The idea is to make the best trading practises part of the unconscious mind and overwrite the bad practises that might have been in your brain by default.
Part of the Welz method is to program as much as how he should behave with the financial markets into his trading plan. That includes
-When to buy
-When to sell
-What to do when the prices have moved in your direction and
-What to do when the market moves against you
It is in effect an instructional manual for how to behave, thus lowering the chance of unhelpful subconscious behaviour.
On any single trade, a trader faces close to a 50/50 chance that it will turn a profit or make a loss. The mistake that beginner traders fall into is thinking that the whole endeavour is just a game of chance.
By becoming aware of your mindset and your behaviour and by creating a trading system with a “certain advantage” that factors in what actions should be taken in order to use this advantage, the trader creates a process that can beat the market over time.
Here we study and understand in our own way, The Welz Approach.
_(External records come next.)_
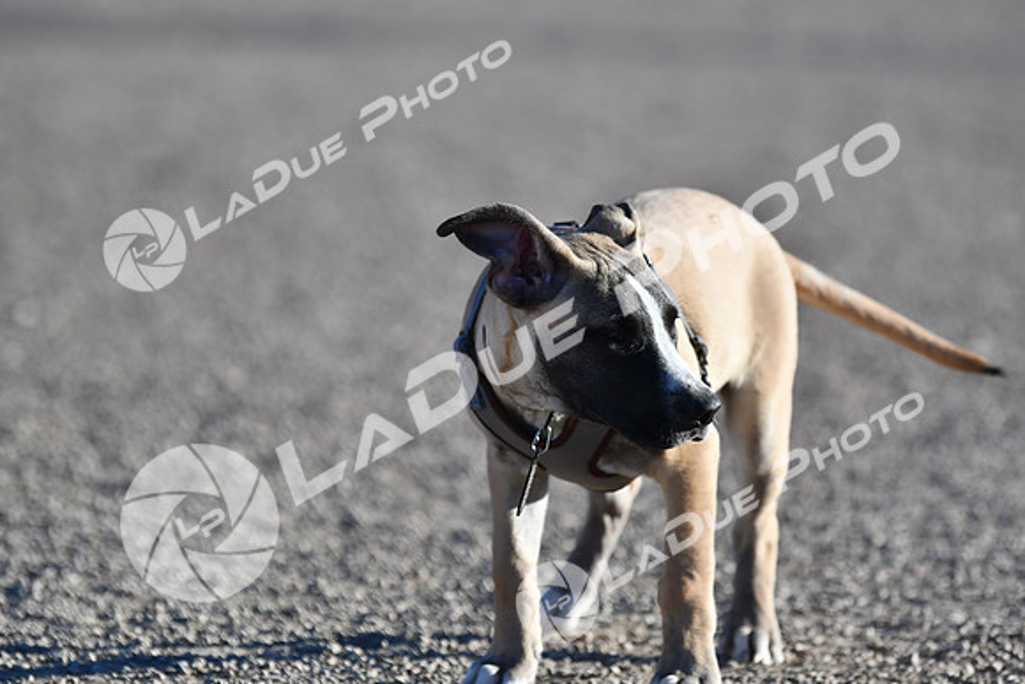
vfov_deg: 6.5
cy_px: 342
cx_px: 512
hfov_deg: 9.8
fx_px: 5980
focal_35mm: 210
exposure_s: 1/4000
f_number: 2.8
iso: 250
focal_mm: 140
In two words it is behaviour modification.
On first reading this sounds like something out of George Orwell’s 1984 – the important difference is that you are modifying your own behaviour on your own terms to reach your own goals – which in this case is trading success.
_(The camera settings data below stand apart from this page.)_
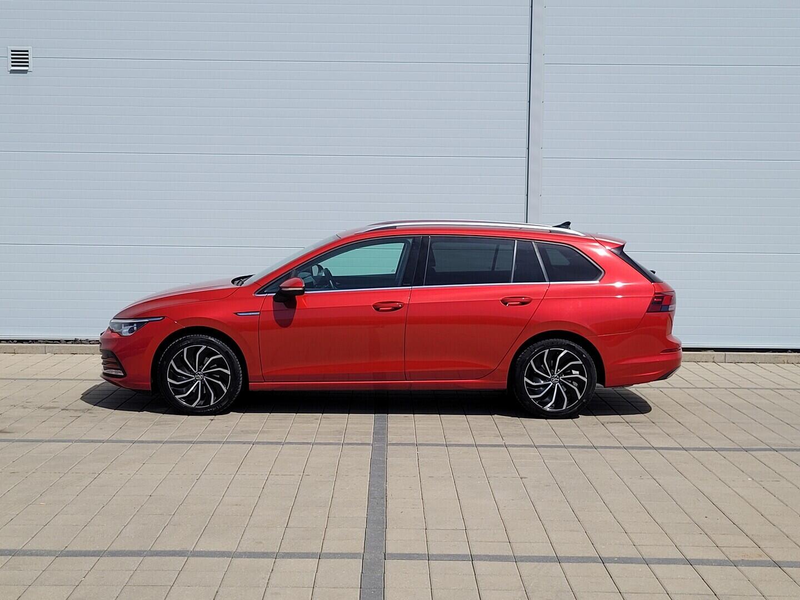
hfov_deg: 67.3
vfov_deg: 53.1
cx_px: 400
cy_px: 300
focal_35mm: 26
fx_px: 601
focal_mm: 5.4
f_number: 1.8
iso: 40
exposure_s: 1/3892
Here you can see that Welz believes a mere understanding of the kind of issues we have analysed extensively across several articles – emotional biases, discipline and contrarian theory – is not enough. Everyone has their own personal mental barriers that need to be broken down to ensure success. The question is how do you do that?
Norman Welz works directly on the brains of traders via the subconscious using hypnosis. Hypnosis is of course not the only approach to improve one’s behaviour but is the method Welz uses. The overall idea is that people must actively engage in a process of personality modification to make themselves mentally suited to trading. According to Welz, “people who are not willing to attempt this should not even bother with trading.”
If hypnosis sounds a bit strange, then we can take a detour from the work of Welz to another phrase that has been around a long time in the world of self-improvement: Auto-suggestion. The idea of auto-suggestion was immortalised in the classic book ‘Think and Grow Rich’ by Napoleon Hill published in 1938. Welz, just like Napoleon Hill before him, emphasises the importance of the subconscious or unconscious mind.
“The principle of auto-suggestion voluntarily reaches the subconscious mind and influences it with these thoughts.” – Napoleon Hill
“Nature has so built man that he has ABSOLUTE CONTROL over the material which reaches his subconscious mind, through his five senses, although this is not meant to be construed as a statement that man always EXERCISES this control. In the great majority of instances, he does NOT exercise it, which explains why so many people go through life in poverty.” – Napoleon Hill
With his unique approach, Norman Welz gives his own answer to the age-old question “Can anyone be a trader?” His answer is YES – if they make the necessary changes to their mindset and behaviour. But very few will naturally have this mindset in place – and that goes a long way to explain why it takes time and patience to be a consistently profitable trader.
We share Welz’s view – via all the writings we have posted – that through some dedication to personal improvement, traders can shortcut some of the time needed to find success in trading.